Hmm. At first read I agreed with this, but now I don't again."

You should really just read some textbooks (not being patronizing, just saying
that explaining this whole thing from scratch on HN takes too much space and
time).

Average Case bounds _are_ used in algorithm analysis.

E.g Lemma 5.2 from Cormen et al's "Algorithms"

"Assuming that the the candidates are presented in a random order, algorithm
Hire-Assistant has an average case total hiring cost of O(c ln n)"

Hmm that seems to be an upper bound (hence the O) on an average case. Cormen
knows something you don't. ;-)

Earlier in the chapter "Thus we are, in effect averaging the running time over
all possible inputs. When reporting such a running time, we will refer to it
as the average case running time".

Thus, irrespective of your "agreement", stating the bounds on an average case
[whatever] _is_ valid. Sure you have to define what "average" is. In the
statement "average case" is defined as a "random order of presentation", iow
as a probability distribution represented by a Random variable. Iow, the
distribution of the input is a part of the definition, but the _bounds_ are
still on a function.

Which brings me to

">The function under consideration can be any function, best case, worst case,
average case, or any other function.

Could you clarify this? "Average case" describes a class of inputs, not a
function. Perhaps I'm just experiencing a parsing error."

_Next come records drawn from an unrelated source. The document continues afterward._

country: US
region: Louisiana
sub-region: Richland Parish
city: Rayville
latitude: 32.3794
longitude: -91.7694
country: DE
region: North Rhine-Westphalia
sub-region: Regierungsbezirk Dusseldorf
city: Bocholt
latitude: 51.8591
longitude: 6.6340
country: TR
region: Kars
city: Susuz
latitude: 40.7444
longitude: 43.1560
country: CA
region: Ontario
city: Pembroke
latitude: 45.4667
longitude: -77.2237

You are being pedantic here . In the very first sentence I said (emphasis new)
"You can talk about upper bounds on average case _running time_."

So yes, A mapping of n to average_running_time_with_n_inputs _is_ a function,
often a reccurrence. The definition of average case just constrains the n
inputs somehow. It doesn't change the meaning of "bound". And as shown above,
from Cormen, (and stated by btilly above) "average case running time of
operation foo is O(blah)" is perfectly valid.

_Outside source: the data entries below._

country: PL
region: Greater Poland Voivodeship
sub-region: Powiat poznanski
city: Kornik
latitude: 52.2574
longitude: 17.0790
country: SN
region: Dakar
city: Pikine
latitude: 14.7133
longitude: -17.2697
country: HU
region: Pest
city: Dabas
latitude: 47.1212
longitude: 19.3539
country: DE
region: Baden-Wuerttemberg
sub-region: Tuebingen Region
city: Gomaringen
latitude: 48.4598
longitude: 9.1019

Strictly speaking, The Oh notation on the RHS of an "equation" shouldn't be
using the equal to sign and should be using an "element of" sign from Set
Theory and the terms on both sides are really sets and so on. All this is
explained in most good texts.

I also suspect you learned O(n) strictly through algorithms (and not math) and
_maybe_ (just guessing here) that's why you are confused about how the various
terms map to this or that aspect of algorithms.( I quote you from your post
above "Upper bound implies worst case. I was going to say that big Theta is
average case, .." etc. )

Again a good book on the fundamentals is the best way to resolve this (vs
argument on HN). I suggest "Concrete Mathematics". Chapter 9 explains O,
Theta, etc with functions with no algorithms in sight.

Once you learn the underlying math, applying that math to algorithmic analysis
is trivial. Going the other way might lead to fundamental errors (though it
need not, really) as demonstrated in your reply to btilly for e.g.

Now, with respect, I will exit this thread. I've given plenty of references to
the proper definition and use of Oh, Theta etc notation in both algorithmic
and non algorithmic contexts in my posts. (Strang, Knuth, Cormen etc).

If you want to follow up and read those, that's fine. If not, that is fine
too. _Arguing_ over mathematical notation without first reading the texts is
(imho) a waste of everyone's time.

This thread is getting too long. Over and out.